A Change Maker not Making Change!
I am a change maker except I am making no changes in my community at least that is how I feel at this moment or rather a moment ago. Has God directed you as He has me that you will be a change maker but He hasn’t released you to make much change except in yourself. My innards are bursting to make change in my community! They are curdling with age though! I wrestle with what to do! I wrestle with how to do it! I am a wrestler at this moment not a changer.
God has taught me over the past year that I am a learner right now. I read the Word, I learn the Word and I read other books that help my mind get ready. BUT I wrestle with learning. I think I know enough! I think I can but apparently God has a different plan for me. What I learned recently to help me deal with this is – I cannot understand God’s plan for me because my feelings get in the way all the time.

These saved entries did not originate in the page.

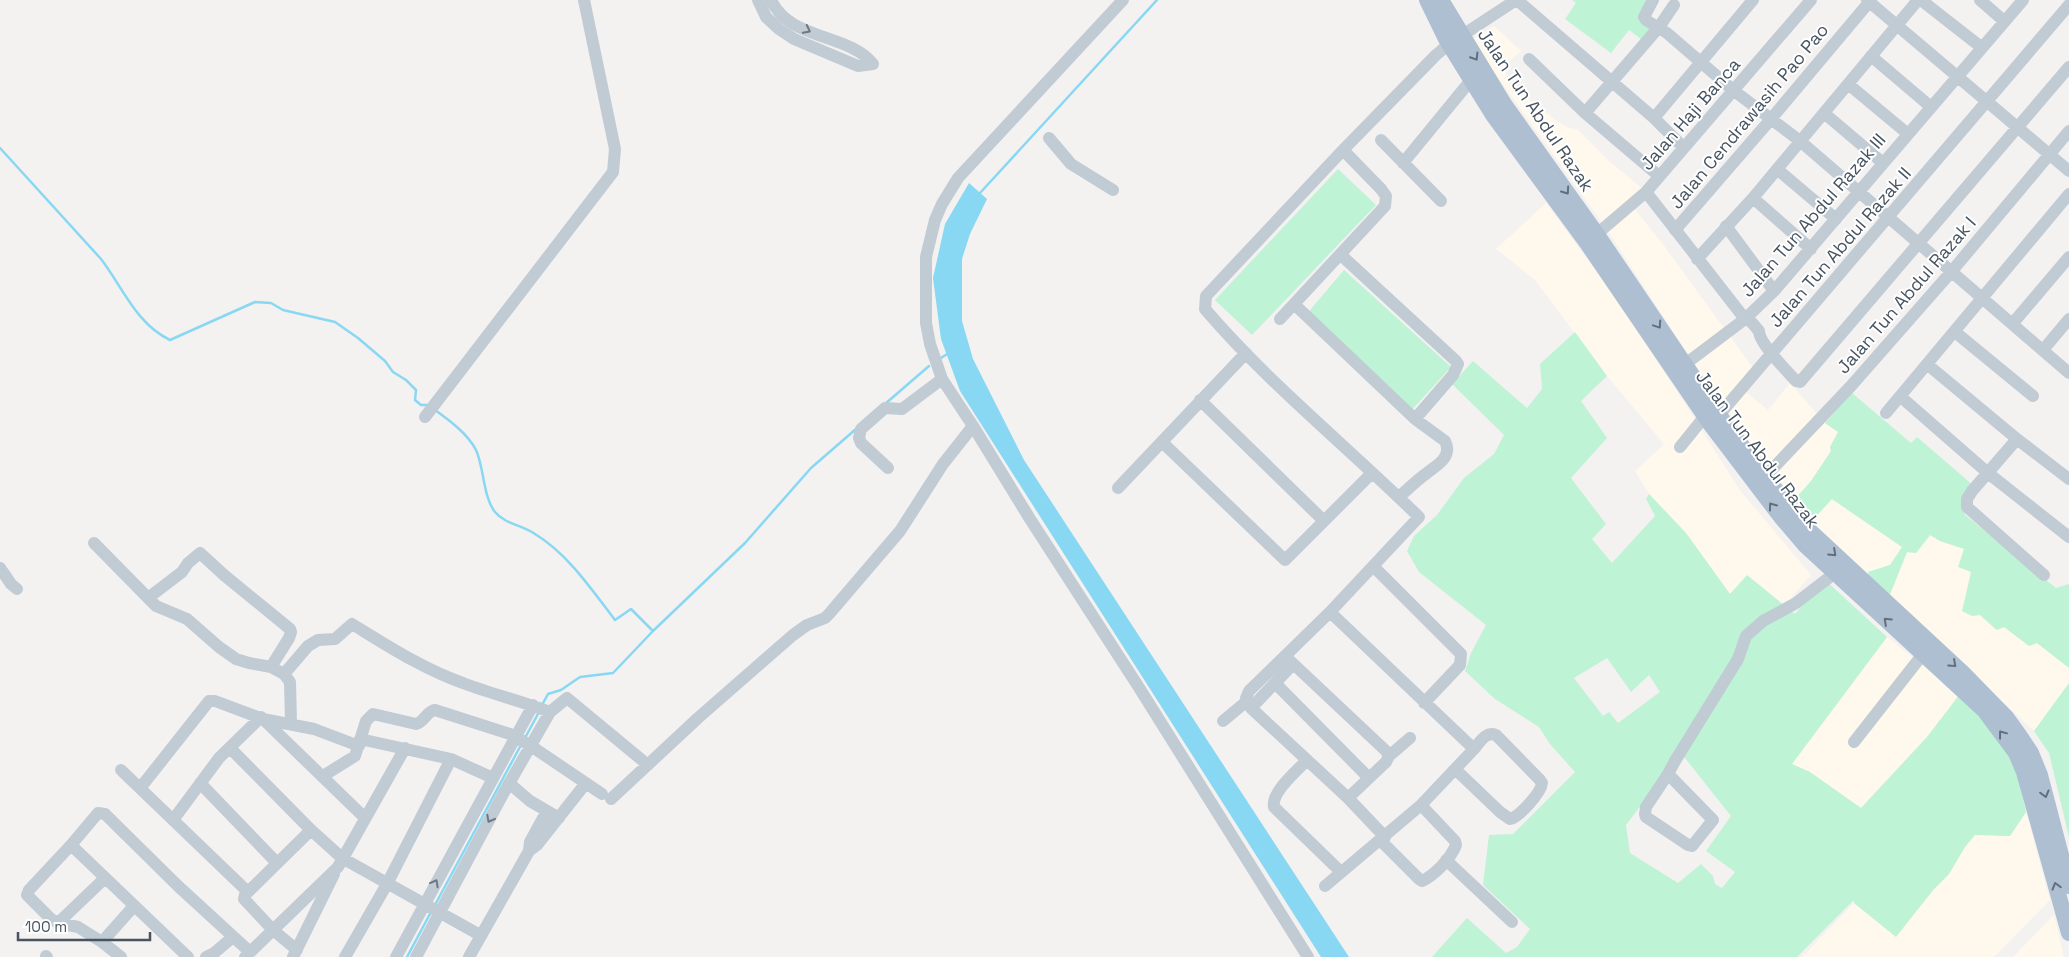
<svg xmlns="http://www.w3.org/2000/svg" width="2069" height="957" font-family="'Space Grotesk',sans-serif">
  <rect width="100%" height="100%" fill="#f4f1f1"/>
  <path fill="#fef9ec" d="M1494 26 1521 51 1505 65 1507 82 1557 121 1569 128 1577 129 1609 161 1644 190 1630 203 1665 247 1753 368 1746 392 1768 410 1790 383 1825 423 1838 432 1830 447 1831 451 1811 481 1795 499 1750 442 1685 350 1608 231 1471 40Z
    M1546 203 1607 286 1680 396 1739 489 1811 575 1784 606 1734 590 1730 594 1686 533 1649 494 1635 471 1664 444 1607 376 1535 280 1496 249Z
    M1831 499 1902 547 1890 565 1868 572 1869 577 1811 522Z
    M1931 535 1940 541 1965 549 1971 571 1972 616 1980 615 1996 630 2004 627 2029 646 2037 643 2069 668V683L2034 731 1889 597 1907 552 1916 553Z
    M1887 637 1960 694 1927 737 1861 808 1810 772 1792 764Z
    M2026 812 2050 900 1994 957H1802L1854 903 1896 936 1934 889 1949 874 1965 847 1975 834 2010 836Z
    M2054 915 2064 957H2013Z"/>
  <path fill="#bef3d5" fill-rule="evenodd" d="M1572 0H1650L1638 17 1654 29 1645 42 1629 30 1611 53 1565 19 1576 3Z
    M1338 169 1376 205 1252 335 1215 300Z
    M1344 270 1451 367 1409 413 1305 316Z
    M1575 332 1607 376 1581 401 1607 438 1571 478 1606 524 1592 539 1612 563 1655 516 1646 499 1649 494 1686 533 1730 594 1747 575 1795 614 1824 579 1887 637 1792 764 1810 772 1861 808 1927 737 1960 694 1997 731 2016 767 2026 812 2010 836 1975 835 1965 847 1949 874 1934 889 1896 937 1854 903V900L1797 957H1432L1467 918 1506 953 1517 947 1530 929 1483 885 1489 835 1513 834 1575 772 1550 744 1539 727 1495 699 1465 671 1471 653 1486 625 1419 572 1407 551 1414 536 1437 515 1464 478 1494 454 1504 435 1452 384 1473 361 1527 408 1542 389 1540 364ZM1607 658 1631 692 1649 675 1660 692 1618 723 1609 712 1603 716 1574 678ZM1681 753 1731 816 1706 851 1735 872 1722 888 1715 884 1713 876 1701 864 1678 883 1630 853 1626 825Z
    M1852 393 1911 443 1917 437 1974 486 1963 501 1965 515 2056 588 2069 584V668L2037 643 2029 646 2004 627 1997 630 1980 615 1972 616 1962 611 1971 572 1958 567 1964 549 1940 541 1930 535 1916 553 1907 552 1889 597 1869 577 1868 572 1890 565 1902 547 1832 499 1811 522 1795 499 1811 481 1831 451 1830 447 1838 432 1825 423Z
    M2069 683V837L2049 753 2034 731Z"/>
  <path fill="#88d8f3" d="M969 183 987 199 970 234 962 259V321L973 359 1024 460 1349 957H1321L960 391 941 339 933 278 945 224Z"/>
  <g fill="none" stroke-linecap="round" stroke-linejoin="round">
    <path stroke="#88d8f3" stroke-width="2.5" d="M0 148 101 259C122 286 136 324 170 340L255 302 271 303 283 310 335 322 358 338 385 361 393 372 406 380 416 390 415 400 421 405H428
      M980 193 1157 0
      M941 358 947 354
      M885 404 929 366
      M435 410C449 420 468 434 476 450 484 467 483 497 495 512 505 524 522 525 535 534 568 554 592 590 615 620L631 609 653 631
      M542 705 548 694 561 690 580 677 613 673 653 631 745 543 811 468 856 429
      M525 738 539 712
      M435 905 521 745
      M407 957 431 912"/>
    <path stroke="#c1cbd4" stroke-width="12" d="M758 0 766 17 779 29 794 39 858 66 873 64C849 33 790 41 771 0
      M1123 0 958 178 942 204 935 220 926 257V323L930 344 942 379 973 426 1030 519 1138 686 1308 957
      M1517 0 1654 118 1683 147
      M1653 0 1644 17 1646 20 1667 33 1733 90 1800 141 2069 373
      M1867 0 2069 171
      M1921 0 1981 47
      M1980 0 2004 21
      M1871 56 1931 107
      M1529 59 1585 113 1659 176
      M1848 84 1908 134
      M1585 113 1659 27 1674 5
      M1824 113 1883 163
      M1654 118 1753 0
      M1049 138 1071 164 1113 190
      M1381 140 1441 201
      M1403 163 1471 80
      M1777 169 1836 219
      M1646 192 1745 319
      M1753 198 1811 249
      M1726 226 1774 291
      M1675 230 1771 119 1871 0
      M1591 239 1646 192 1811 0
      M1341 255 1456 361 1458 364 1453 375 1415 419
      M1697 259 1753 198 1918 0
      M1294 304 1415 419 1445 441C1453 457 1437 465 1427 473 1417 480 1408 489 1399 497
      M1747 317 1759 331C1759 343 1787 371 1796 381L1800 382 2069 67
      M1280 319 1385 206 1386 196 1381 189 1343 150
      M2013 323 2069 257
      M1955 332 2033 396
      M2043 350 2069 319
      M1684 365 1745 319 1774 291 2023 0
      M1928 365 2017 439 1972 491 1967 499V507L2044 575
      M1901 397 1988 473 2069 537
      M1200 400 1324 521
      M1886 413 2069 194
      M1719 415 2069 5
      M425 417 613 172 615 149 584 0
      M2017 439 2069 479
      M1162 442 1285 560 1372 473
      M1680 447 1705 416
      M888 468 861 443 859 438 861 429 885 408 902 409 942 379
      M1760 482 1851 386 1952 271 2069 131
      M1118 488 1246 353
      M94 543 156 606 187 619 219 647 236 659 249 663 271 667 284 674 290 682 291 723
      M1374 567 1461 654 1460 665 1424 703
      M0 568 11 584 17 589
      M148 598 182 572 188 563 200 553 224 575 290 629 291 632 289 638 271 667
      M1285 656 1386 751 1389 756
      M284 674 308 646 318 640 335 639 352 624C388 646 423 669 463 683 492 694 521 701 550 712L567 698 648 765
      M1275 683 1293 664
      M1251 708 1275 683 1369 778
      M263 719 314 729 359 746
      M1223 721 1247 701
      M360 739 451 759 493 778
      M1854 742 1923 654
      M230 748 311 830 342 858 480 935
      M1306 761C1297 771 1271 792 1274 807L1341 872
      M1455 769 1500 812 1510 819C1519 817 1541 793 1542 783L1540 780 1496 735C1486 731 1480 742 1474 749
      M121 770 248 892
      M1668 774 1646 807 1645 814 1646 817 1688 845 1692 846 1713 820 1668 774 1675 761 1738 659 1746 636 1763 621 1796 603 1835 573
      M323 776 355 756 366 721 373 714 416 724C424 722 427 711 435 710L510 734 531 746 602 794
      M200 783 277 863
      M509 783 530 801 559 818
      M141 787 209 701H215L263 719 365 818
      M1348 798 1386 762 1389 756 1410 738
      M611 799 698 718 793 635 807 625 825 618 829 614 900 531 943 464 973 426
      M173 820 219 758 261 717
      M1385 837 1348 798 1251 708 1246 698 1249 691 1330 612 1419 517C1349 448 1269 384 1205 309L1206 296 1343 150 1436 55 1449 44 1516 0
      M1381 841 1419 879 1422 881C1435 875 1451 858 1456 845L1455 841 1421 805
      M71 845 29 890 27 895 51 919 58 923 78 927 102 942 121 957
      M529 851 530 842 547 811
      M1446 860 1512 922
      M1325 886 1421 805 1474 749 1330 612
      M58 923 105 878
      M102 942 134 906
      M297 950 273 930 244 899 245 895 311 830
      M46 956 47 957
      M188 957 71 845 98 813 105 814 178 886 250 952
      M206 957 214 953 233 937
      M245 957 338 867 405 748
      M293 957 334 874
      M345 957 387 884 451 759
      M396 957 533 705
      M416 957 503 794 550 712
      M469 957 529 851 537 845 586 783"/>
    <path stroke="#afbfd2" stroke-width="16" d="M1427 0 1446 39 1493 115 1587 243 1711 425 1781 517 1805 545 1984 710 2016 753 2024 772 2069 933
      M1441 0 1504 104 1598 236 1719 415 1765 477 1810 531 1963 673 2006 717 2019 735 2031 753 2040 775 2069 886"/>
  </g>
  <defs><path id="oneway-chevron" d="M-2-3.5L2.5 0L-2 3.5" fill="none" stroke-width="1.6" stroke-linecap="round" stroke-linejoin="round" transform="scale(1.25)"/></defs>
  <g stroke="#6c7884">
    <use href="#oneway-chevron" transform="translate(807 30) rotate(27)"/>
    <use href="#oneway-chevron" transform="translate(490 819) rotate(118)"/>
    <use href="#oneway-chevron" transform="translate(435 883) rotate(-61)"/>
  </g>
  <g stroke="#616f7d">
    <use href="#oneway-chevron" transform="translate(1475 57) rotate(58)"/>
    <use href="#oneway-chevron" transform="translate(1566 191) rotate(55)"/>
    <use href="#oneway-chevron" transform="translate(1658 325) rotate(56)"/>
    <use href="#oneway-chevron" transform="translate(1772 506) rotate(-126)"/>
    <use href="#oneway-chevron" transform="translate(1833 553) rotate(43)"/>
    <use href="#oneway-chevron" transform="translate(1887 621) rotate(-137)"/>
    <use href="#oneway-chevron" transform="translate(1953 664) rotate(42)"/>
    <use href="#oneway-chevron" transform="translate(2002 734) rotate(-127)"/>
    <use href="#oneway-chevron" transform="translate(2045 794) rotate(75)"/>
    <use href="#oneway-chevron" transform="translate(2056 886) rotate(-106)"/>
  </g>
  <g text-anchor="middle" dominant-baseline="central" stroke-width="4" stroke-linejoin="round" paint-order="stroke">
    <g font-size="18" fill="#475461" stroke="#fff">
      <text transform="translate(1536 110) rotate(56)">Jalan Tun Abdul Razak</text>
      <text transform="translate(1690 114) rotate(-49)">Jalan Haji Banca</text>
      <text transform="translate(1749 116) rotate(-50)">Jalan Cendrawasih Pao Pao</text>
      <text transform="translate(1813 215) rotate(-49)">Jalan Tun Abdul Razak III</text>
      <text transform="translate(1840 247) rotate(-49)">Jalan Tun Abdul Razak II</text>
      <text transform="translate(1906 295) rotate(-49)">Jalan Tun Abdul Razak I</text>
      <text transform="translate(1758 449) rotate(53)">Jalan Tun Abdul Razak</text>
    </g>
  </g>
  <path d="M18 932v8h132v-8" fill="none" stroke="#475461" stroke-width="2.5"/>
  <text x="25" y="932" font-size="15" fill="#475461" stroke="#ffffff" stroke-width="4" paint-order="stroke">100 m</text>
</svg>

I know that He has a plan for me (Jeremiah 29:11) and I know that I am predestined to walk in that plan (Ephesians 2:10) and I know that He will finish what He started (Philippians 1:6) but my human feelings get tangled with the world. [She has my job, he is doing what I want to do, she is being used by God in the way that He will use me.] All of this gets the better of me sometimes making me feel unused and unwanted by God!
This is why He revealed to me that I am not focusing on Him. I have memorized verses just for this reason – to focus on Jesus and not on the world but I had forgotten why I was memorizing them. I recently came into a situation where I decided my feelings were getting the better of me so I started focusing on the verses I memorized. Amazing enough I was relieved of the turmoil and found peace again.
Action Plan: Last week we attempted to discover what it is that God has gifted us to do but what do you need to learn to be more efficient at that gift? Begin that process of learning this week but don’t get discouraged. It may take 12 years, like me, or it may take 2 before God starts using you in His Kingdom. Whatever the number the goal is to be ready to be the change maker that God has revealed you’d be!